# [Problem details]
How many lines in the material below contain the word "Returns"? Case counts, and the reply should be only the number.

# [Information given]

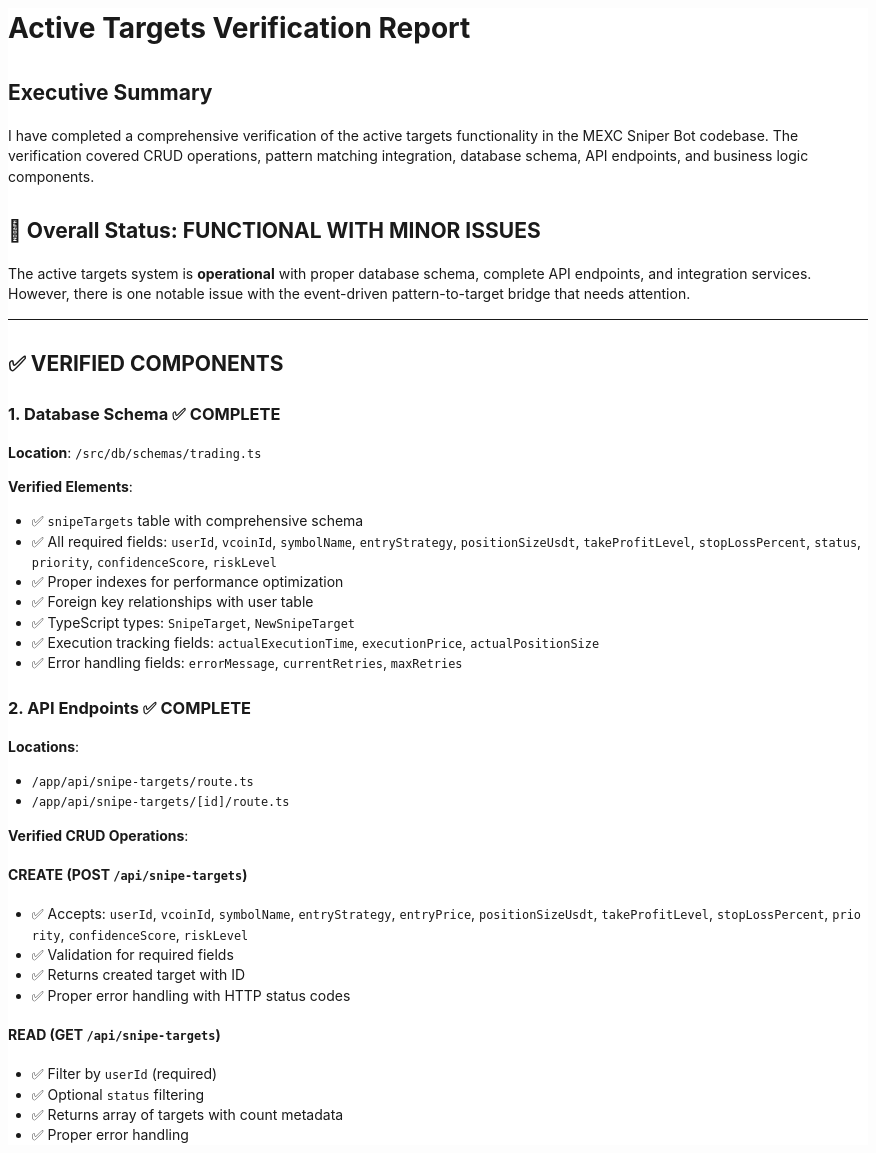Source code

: # Active Targets Verification Report

## Executive Summary

I have completed a comprehensive verification of the active targets functionality in the MEXC Sniper Bot codebase. The verification covered CRUD operations, pattern matching integration, database schema, API endpoints, and business logic components.

## 🎯 Overall Status: **FUNCTIONAL WITH MINOR ISSUES**

The active targets system is **operational** with proper database schema, complete API endpoints, and integration services. However, there is one notable issue with the event-driven pattern-to-target bridge that needs attention.

---

## ✅ VERIFIED COMPONENTS

### 1. Database Schema ✅ COMPLETE
**Location**: `/src/db/schemas/trading.ts`

**Verified Elements**:
- ✅ `snipeTargets` table with comprehensive schema
- ✅ All required fields: `userId`, `vcoinId`, `symbolName`, `entryStrategy`, `positionSizeUsdt`, `takeProfitLevel`, `stopLossPercent`, `status`, `priority`, `confidenceScore`, `riskLevel`
- ✅ Proper indexes for performance optimization
- ✅ Foreign key relationships with user table
- ✅ TypeScript types: `SnipeTarget`, `NewSnipeTarget`
- ✅ Execution tracking fields: `actualExecutionTime`, `executionPrice`, `actualPositionSize`
- ✅ Error handling fields: `errorMessage`, `currentRetries`, `maxRetries`

### 2. API Endpoints ✅ COMPLETE
**Locations**: 
- `/app/api/snipe-targets/route.ts`
- `/app/api/snipe-targets/[id]/route.ts`

**Verified CRUD Operations**:

#### CREATE (POST `/api/snipe-targets`)
- ✅ Accepts: `userId`, `vcoinId`, `symbolName`, `entryStrategy`, `entryPrice`, `positionSizeUsdt`, `takeProfitLevel`, `stopLossPercent`, `priority`, `confidenceScore`, `riskLevel`
- ✅ Validation for required fields
- ✅ Returns created target with ID
- ✅ Proper error handling with HTTP status codes

#### READ (GET `/api/snipe-targets`)
- ✅ Filter by `userId` (required)
- ✅ Optional `status` filtering
- ✅ Returns array of targets with count metadata
- ✅ Proper error handling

# [Reply]
2